JOB: A verbatim copy of all the data is required; the pictures should not appear in it.

(Stored dataset items)
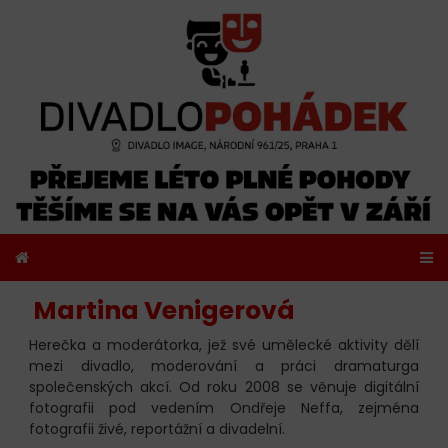
Martina Venigerová
Herečka a moderátorka, jež své umělecké aktivity dělí
mezi divadlo, moderování a práci dramaturga
společenských akcí. Od roku 2008 se věnuje digitální
fotografii pod vedením Ondřeje Neffa, zejména
fotografii živé, reportážní a divadelní.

FINISHED TASK:
Martina Venigerová
Herečka a moderátorka, jež své umělecké aktivity dělí
mezi divadlo, moderování a práci dramaturga
společenských akcí. Od roku 2008 se věnuje digitální
fotografii pod vedením Ondřeje Neffa, zejména
fotografii živé, reportážní a divadelní.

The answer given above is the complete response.